PROVIDED TEXT:
Introduction
Geospatial data is everywhere. Mapping directions, tracking a package, and reading a weather report are all examples of how we use geospatial data in our daily lives. In recent years, the nature of geospatial data has changed. Data is generated from different sources, such as technologies like IoT, drones, and autonomous vehicles, as well as from individuals and social networks. This data is also very large. This presents a number of challenges for developers that are not easy to solve with traditional databases. Accessing, moving, modifying, and storing this data is very complicated.
In June 2018, Profiq published a blog post about Kinetica’s high-performance analytics database. In this article, the first in a series of four, I’m going to take it from there and dive deeper into Kinetica’s capabilities by showing you how to store large amounts of streaming geospatial data from Meetup.com into Kinetica’s GPU-accelerated database using Kinetica’s Python API. Meetup is a well-known platform for organizing in-person events for people with similar interests. It is used globally by millions of people. Every minute, users send hundreds of responses to invitations (RSVPs). The service provides an API to access all of these actions.
Future articles in the series will focus on visualizing the data, using APIs for creating custom apps, training, and using simple prediction models. All of the code is available in public repositories. Now, without further ado, let’s get to work.
Installing and running Kinetica
The easiest way to install Kinetica’s database engine is to use Docker. Two variants are available on the Docker Hub. The kinetica/kinetica-intel image contains a version that is executable on standard CPUs. kinetica/cuda-91 requires the nvidia-docker runtime and uses CUDA to accelerate many database operations on an NVIDIA GPU. I’ve used the CPU version for this application, as the server doesn’t have a GPU installed.
The Kinetica Active Analytics Platform is designed to utilize your server resources as efficiently as possible. It automatically determines whether a query should be executed on a CPU or on a GPU. Depending on the queries you run, the database performs well even on a CPU-only server, so there is no need to upgrade your infrastructure. However, if you are processing a lot of data or would like to see great improvements in speed, I’d recommend deploying it on a system with CUDA GPU.

PROVIDED DATA:
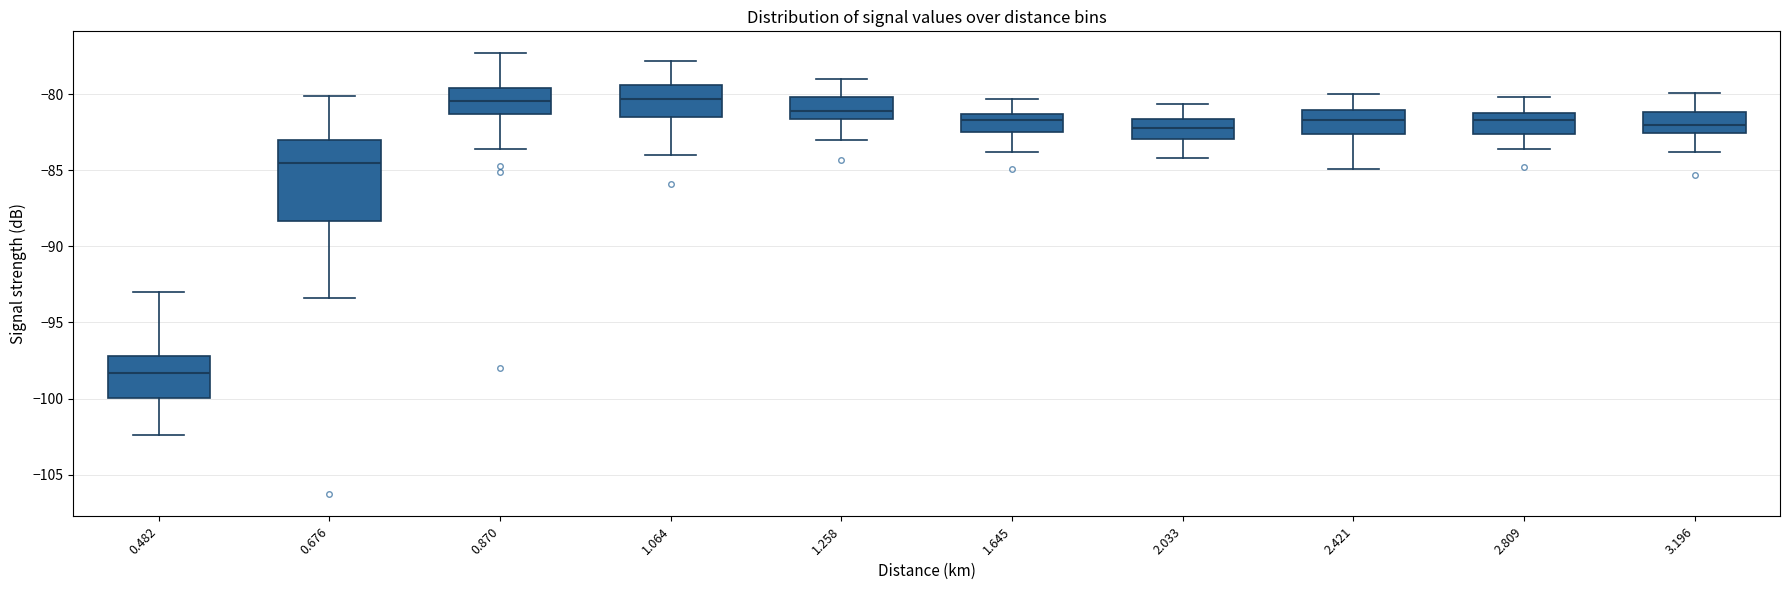

Which box's median line is the lowest?

0.482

THINGS TO DO:
[a] Answer these questions about the Kinetica article:
(i) In what month and year did Profiq publish a blog post about Kinetica's high-performance analytics database?
(ii) Which Docker image requires the nvidia-docker runtime?
(iii) How many responses to invitations do Meetup users send every minute?
[b] Can you copy out the part of the Kinetica article that opens with the words containing "Installing and running" and closes with "a GPU installed."?

TASK SOLUTIONS:
[a]
(i) June 2018
(ii) kinetica/cuda-91
(iii) Hundreds

[b]
Installing and running Kinetica
The easiest way to install Kinetica’s database engine is to use Docker. Two variants are available on the Docker Hub. The kinetica/kinetica-intel image contains a version that is executable on standard CPUs. kinetica/cuda-91 requires the nvidia-docker runtime and uses CUDA to accelerate many database operations on an NVIDIA GPU. I’ve used the CPU version for this application, as the server doesn’t have a GPU installed.